Task description:
Repeat word for word the lines from the top of the records through the line containing "right back paw: (59, 269)", and skip the pictures.

Working data:
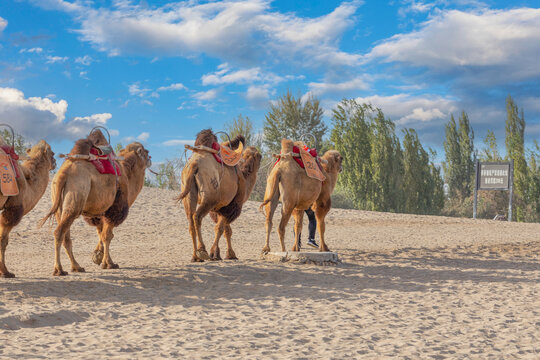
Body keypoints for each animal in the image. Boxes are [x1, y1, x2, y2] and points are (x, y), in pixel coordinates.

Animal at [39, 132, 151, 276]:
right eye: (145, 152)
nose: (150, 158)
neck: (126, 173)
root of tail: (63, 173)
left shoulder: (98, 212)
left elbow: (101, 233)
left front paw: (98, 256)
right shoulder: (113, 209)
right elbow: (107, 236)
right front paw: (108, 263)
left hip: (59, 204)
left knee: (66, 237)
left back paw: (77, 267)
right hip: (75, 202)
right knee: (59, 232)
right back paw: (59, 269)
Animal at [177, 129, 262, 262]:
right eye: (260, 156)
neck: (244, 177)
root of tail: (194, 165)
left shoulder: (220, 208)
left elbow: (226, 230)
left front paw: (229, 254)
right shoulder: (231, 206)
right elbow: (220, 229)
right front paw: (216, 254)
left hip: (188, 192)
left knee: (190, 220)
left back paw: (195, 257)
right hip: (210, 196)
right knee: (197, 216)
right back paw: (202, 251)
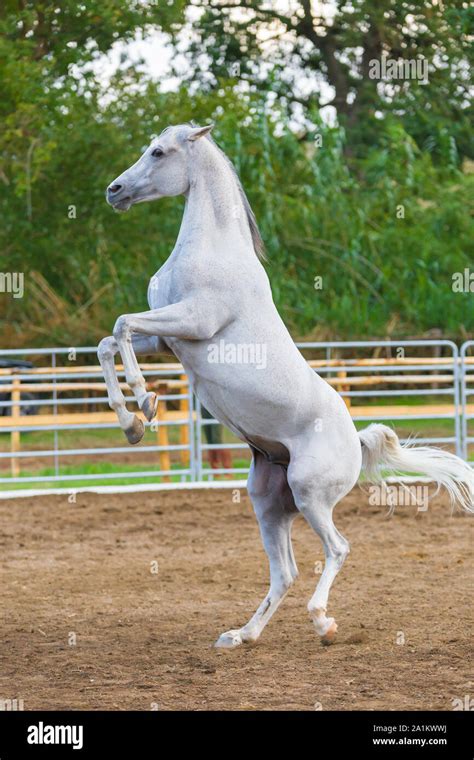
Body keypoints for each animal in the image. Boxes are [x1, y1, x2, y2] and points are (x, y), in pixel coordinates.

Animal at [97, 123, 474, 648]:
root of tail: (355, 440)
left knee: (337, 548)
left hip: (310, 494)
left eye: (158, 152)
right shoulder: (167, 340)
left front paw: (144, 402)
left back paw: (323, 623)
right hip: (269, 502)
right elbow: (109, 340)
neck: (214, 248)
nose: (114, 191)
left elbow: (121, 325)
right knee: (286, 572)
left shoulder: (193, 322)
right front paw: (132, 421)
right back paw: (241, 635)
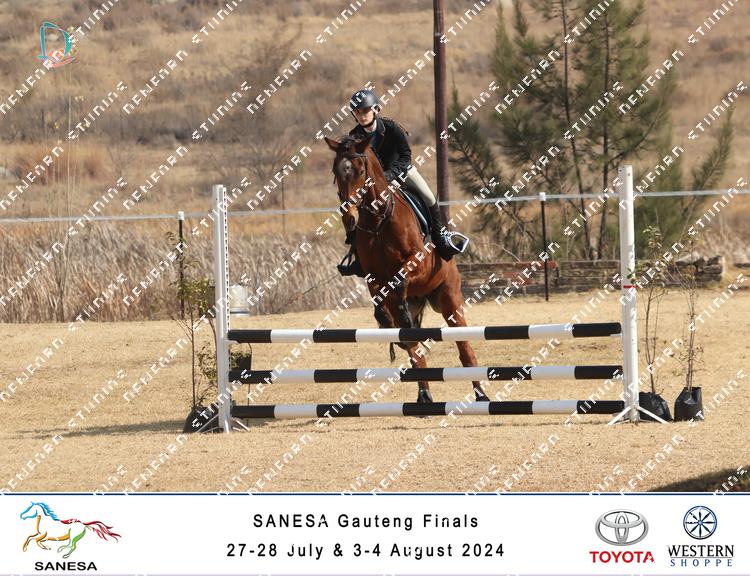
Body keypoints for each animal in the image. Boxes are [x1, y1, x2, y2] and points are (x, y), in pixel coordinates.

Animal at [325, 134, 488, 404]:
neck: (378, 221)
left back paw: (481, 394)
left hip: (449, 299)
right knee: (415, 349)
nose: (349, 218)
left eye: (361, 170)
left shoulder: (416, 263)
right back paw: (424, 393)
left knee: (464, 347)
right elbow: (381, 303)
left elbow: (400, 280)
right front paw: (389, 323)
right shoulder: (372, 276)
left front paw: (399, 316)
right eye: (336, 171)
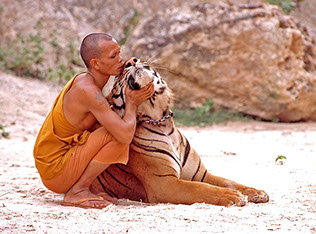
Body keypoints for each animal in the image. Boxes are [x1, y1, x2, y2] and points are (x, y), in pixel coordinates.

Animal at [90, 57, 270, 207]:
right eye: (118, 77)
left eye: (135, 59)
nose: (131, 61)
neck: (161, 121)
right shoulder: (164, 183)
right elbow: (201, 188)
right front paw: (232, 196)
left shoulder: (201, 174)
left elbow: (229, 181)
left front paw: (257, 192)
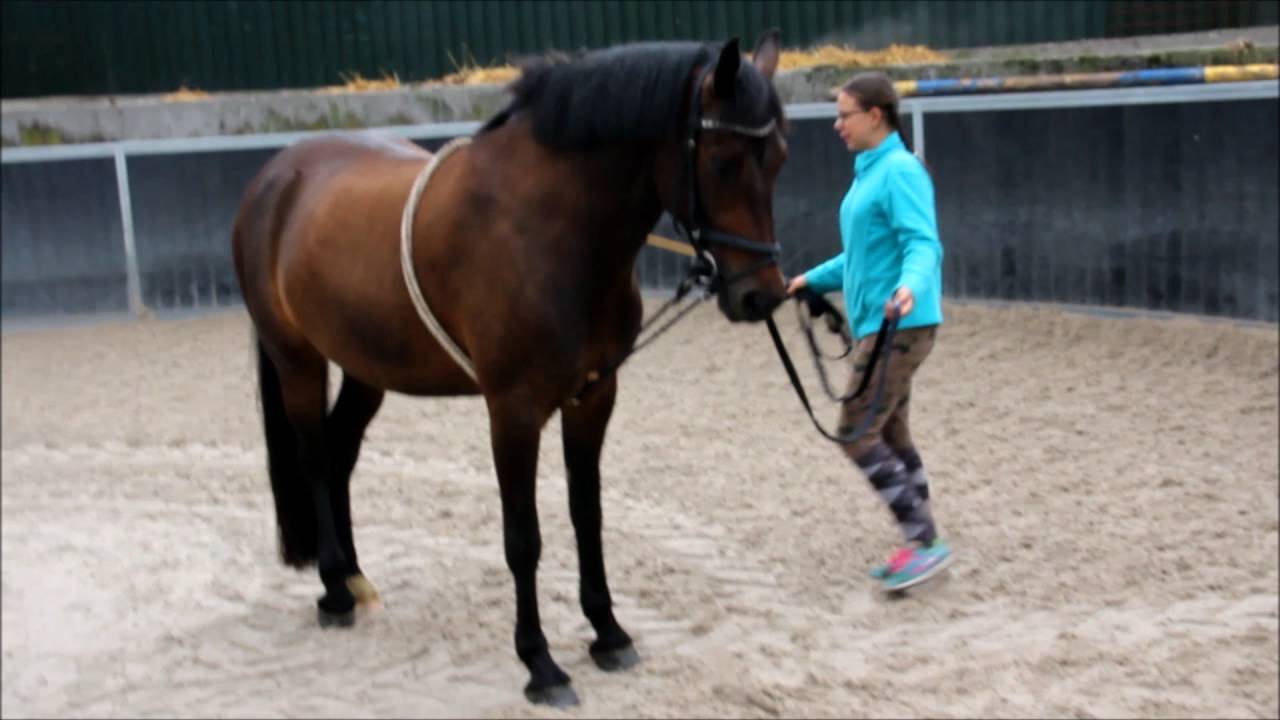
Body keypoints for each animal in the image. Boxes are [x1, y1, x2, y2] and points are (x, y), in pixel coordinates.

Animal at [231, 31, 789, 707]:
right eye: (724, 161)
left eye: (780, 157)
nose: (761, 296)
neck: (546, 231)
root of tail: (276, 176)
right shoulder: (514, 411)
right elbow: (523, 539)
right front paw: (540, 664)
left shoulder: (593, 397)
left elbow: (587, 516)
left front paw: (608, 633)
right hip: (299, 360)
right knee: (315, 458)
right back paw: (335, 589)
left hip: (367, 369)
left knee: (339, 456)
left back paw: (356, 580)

Worked solution:
Body keypoints for each animal in the image. Boxes are [x1, y1, x2, y2] and points are (x, y), in pixel coordinates.

Animal at [39, 132, 151, 276]:
right eye: (145, 152)
nose: (150, 158)
neck: (126, 173)
root of tail: (63, 173)
left shoulder: (98, 212)
left elbow: (101, 233)
left front paw: (98, 256)
right shoulder: (113, 209)
right elbow: (107, 236)
right front paw: (108, 263)
left hip: (59, 204)
left knee: (66, 237)
left back paw: (77, 267)
right hip: (75, 202)
right knee: (59, 232)
right back paw: (59, 269)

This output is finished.